**Aim of the exercise**
In the data, find each line where the word "Prayer" appears and list that line.

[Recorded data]
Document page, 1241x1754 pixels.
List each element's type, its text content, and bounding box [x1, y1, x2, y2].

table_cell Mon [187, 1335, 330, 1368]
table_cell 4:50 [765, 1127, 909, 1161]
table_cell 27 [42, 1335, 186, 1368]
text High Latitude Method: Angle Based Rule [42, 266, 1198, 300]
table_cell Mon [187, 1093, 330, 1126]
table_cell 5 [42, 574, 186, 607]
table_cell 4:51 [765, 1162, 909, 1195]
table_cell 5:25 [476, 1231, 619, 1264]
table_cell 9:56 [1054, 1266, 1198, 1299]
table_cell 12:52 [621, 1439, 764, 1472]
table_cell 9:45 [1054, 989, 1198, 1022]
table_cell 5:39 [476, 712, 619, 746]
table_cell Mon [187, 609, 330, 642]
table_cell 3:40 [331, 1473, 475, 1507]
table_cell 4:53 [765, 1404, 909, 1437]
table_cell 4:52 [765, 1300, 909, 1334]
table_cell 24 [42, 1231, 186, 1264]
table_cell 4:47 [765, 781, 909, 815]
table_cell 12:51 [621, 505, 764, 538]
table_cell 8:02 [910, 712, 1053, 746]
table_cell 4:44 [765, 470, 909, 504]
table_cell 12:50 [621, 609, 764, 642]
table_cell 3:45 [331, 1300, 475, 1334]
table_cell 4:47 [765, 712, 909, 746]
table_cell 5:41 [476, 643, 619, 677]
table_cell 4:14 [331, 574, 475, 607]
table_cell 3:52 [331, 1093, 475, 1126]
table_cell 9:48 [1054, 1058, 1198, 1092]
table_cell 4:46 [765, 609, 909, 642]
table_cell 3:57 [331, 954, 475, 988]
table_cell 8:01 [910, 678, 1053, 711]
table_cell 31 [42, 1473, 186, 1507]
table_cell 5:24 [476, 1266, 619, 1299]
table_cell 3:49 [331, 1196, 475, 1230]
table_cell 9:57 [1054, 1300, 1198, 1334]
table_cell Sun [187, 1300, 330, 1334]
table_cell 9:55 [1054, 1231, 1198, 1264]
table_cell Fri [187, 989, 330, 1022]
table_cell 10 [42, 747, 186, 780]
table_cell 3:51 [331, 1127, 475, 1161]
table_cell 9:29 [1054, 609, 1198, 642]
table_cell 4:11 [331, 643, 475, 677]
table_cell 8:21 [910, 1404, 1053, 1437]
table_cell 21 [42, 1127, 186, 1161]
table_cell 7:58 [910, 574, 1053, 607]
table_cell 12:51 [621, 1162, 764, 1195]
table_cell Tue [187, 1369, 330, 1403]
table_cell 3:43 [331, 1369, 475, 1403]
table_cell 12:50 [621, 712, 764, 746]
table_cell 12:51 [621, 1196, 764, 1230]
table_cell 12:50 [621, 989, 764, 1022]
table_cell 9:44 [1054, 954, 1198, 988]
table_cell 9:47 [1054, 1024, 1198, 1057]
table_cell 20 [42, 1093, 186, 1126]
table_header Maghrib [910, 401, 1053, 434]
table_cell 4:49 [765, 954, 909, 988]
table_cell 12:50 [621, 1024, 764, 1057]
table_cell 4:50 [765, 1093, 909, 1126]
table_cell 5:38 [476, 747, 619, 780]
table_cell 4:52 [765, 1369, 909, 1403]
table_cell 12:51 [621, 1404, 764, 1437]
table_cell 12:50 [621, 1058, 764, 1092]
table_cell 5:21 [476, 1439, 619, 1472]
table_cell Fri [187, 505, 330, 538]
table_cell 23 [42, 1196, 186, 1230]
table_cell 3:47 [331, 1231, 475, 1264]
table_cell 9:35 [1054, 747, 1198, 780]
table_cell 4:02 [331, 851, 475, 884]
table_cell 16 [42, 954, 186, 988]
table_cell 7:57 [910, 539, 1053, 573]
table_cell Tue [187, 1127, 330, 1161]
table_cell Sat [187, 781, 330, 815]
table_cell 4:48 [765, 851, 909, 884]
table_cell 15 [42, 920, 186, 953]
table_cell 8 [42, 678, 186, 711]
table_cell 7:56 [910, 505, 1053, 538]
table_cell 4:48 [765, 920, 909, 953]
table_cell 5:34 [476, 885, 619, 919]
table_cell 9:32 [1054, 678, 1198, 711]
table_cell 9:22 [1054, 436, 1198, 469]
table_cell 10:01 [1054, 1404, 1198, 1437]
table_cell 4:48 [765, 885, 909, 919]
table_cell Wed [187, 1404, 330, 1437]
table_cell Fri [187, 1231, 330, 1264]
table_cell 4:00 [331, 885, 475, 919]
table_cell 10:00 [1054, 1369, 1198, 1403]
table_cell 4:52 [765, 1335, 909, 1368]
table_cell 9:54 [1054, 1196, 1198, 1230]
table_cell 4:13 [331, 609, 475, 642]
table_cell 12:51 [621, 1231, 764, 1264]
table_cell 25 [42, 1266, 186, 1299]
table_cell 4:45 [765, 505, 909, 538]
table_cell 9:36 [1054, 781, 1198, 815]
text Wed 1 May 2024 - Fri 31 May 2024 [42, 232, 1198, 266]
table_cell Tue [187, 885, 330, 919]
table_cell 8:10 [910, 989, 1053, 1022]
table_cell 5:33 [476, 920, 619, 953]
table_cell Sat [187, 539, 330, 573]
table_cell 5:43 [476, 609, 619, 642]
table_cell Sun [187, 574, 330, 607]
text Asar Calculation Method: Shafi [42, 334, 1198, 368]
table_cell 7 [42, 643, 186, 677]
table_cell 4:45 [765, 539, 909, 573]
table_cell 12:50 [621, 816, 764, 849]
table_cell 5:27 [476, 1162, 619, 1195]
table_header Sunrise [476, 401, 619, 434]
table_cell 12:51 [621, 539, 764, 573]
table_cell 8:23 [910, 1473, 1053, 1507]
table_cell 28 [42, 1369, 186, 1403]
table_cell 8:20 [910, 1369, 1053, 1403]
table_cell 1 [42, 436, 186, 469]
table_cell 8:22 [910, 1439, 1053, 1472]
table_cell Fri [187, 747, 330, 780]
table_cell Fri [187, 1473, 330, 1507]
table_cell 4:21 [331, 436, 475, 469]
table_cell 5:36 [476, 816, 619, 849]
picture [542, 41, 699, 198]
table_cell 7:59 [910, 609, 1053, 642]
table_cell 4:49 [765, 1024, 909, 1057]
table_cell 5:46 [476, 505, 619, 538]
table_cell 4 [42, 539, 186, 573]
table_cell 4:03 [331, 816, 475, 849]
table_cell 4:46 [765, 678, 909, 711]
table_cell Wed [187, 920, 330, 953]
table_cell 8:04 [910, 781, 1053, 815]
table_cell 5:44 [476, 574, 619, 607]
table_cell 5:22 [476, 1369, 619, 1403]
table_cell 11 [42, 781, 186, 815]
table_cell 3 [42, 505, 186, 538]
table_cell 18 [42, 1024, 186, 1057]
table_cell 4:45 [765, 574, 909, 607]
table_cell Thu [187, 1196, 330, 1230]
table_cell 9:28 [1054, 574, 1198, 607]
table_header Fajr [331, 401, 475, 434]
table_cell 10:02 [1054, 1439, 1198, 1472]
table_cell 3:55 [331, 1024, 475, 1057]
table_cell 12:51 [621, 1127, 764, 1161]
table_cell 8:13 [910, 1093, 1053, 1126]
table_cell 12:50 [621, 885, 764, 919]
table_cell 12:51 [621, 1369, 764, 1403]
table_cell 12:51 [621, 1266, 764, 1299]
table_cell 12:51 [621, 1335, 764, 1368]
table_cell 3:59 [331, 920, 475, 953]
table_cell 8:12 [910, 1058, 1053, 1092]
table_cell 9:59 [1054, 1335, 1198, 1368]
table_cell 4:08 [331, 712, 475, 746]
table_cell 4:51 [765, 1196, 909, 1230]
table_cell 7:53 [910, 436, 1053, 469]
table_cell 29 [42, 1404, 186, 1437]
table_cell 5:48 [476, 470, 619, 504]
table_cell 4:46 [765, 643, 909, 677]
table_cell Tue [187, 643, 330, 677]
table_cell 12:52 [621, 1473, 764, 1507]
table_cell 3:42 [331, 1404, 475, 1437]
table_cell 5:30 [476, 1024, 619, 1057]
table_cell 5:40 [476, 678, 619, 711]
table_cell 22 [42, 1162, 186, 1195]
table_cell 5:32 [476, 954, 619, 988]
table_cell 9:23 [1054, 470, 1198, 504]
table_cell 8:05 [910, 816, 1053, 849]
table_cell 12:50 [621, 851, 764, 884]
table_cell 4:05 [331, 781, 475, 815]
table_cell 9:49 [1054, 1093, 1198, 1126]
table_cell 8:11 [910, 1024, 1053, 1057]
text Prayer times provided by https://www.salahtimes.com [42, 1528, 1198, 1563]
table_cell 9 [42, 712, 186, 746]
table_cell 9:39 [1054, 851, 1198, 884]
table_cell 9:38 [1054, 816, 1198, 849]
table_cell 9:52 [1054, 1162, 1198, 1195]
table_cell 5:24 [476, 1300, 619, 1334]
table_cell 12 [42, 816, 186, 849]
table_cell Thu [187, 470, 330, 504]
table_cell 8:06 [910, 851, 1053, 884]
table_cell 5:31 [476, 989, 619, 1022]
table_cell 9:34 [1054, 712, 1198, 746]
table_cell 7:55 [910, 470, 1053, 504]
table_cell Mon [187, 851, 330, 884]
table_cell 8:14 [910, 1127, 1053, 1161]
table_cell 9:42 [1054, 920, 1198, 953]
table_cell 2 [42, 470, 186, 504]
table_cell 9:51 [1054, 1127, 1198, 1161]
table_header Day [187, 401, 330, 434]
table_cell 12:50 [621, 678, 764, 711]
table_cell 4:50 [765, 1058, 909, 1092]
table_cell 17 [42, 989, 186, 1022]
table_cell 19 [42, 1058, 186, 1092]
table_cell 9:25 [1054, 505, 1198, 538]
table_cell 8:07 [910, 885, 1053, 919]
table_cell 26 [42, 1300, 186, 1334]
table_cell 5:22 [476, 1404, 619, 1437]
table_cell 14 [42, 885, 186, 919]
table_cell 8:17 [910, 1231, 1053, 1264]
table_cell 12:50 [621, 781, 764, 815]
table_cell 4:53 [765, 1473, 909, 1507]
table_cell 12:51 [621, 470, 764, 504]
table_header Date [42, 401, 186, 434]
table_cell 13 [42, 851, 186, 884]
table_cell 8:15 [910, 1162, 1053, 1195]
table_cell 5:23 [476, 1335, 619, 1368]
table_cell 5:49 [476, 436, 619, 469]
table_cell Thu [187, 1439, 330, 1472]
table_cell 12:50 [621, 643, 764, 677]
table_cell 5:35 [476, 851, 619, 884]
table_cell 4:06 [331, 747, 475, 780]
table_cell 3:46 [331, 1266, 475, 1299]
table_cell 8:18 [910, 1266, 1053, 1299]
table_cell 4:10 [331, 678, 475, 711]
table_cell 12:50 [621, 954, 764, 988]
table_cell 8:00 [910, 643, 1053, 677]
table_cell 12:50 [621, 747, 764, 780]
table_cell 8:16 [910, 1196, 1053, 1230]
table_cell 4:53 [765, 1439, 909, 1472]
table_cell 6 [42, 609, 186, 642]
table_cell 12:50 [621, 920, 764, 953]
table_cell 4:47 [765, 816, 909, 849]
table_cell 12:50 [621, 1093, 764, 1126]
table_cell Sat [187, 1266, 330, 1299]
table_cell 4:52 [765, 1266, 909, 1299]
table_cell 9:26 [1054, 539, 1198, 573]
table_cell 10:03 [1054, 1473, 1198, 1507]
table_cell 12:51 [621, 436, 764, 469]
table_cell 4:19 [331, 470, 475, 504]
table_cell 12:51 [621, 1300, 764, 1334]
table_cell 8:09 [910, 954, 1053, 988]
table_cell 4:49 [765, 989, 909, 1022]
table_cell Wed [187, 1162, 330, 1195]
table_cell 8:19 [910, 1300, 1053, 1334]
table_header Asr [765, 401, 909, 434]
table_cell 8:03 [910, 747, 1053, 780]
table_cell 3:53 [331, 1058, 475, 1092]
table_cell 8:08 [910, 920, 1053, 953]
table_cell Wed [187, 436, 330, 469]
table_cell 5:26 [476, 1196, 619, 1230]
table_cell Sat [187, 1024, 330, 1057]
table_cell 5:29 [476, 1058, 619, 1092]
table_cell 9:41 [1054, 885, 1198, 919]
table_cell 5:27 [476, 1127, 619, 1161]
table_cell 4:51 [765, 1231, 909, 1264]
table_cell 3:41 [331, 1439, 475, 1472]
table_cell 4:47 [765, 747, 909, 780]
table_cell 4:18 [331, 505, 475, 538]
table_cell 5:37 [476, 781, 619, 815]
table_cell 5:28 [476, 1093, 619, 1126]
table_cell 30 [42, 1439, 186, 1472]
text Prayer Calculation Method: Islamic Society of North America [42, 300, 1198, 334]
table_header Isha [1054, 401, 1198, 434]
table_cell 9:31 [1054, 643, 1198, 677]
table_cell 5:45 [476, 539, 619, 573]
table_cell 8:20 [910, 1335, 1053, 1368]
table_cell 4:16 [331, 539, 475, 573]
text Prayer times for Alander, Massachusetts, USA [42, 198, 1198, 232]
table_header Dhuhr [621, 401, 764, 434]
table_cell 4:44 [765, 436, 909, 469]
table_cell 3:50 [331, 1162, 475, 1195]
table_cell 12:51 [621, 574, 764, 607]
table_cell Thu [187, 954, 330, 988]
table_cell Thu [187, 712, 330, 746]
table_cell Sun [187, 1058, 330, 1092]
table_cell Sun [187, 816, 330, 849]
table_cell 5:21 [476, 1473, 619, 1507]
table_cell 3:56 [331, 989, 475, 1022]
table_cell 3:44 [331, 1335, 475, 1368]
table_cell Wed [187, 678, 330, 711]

**Your solution**
text Prayer times provided by https://www.salahtimes.com [42, 1528, 1198, 1563]
text Prayer Calculation Method: Islamic Society of North America [42, 300, 1198, 334]
text Prayer times for Alander, Massachusetts, USA [42, 198, 1198, 232]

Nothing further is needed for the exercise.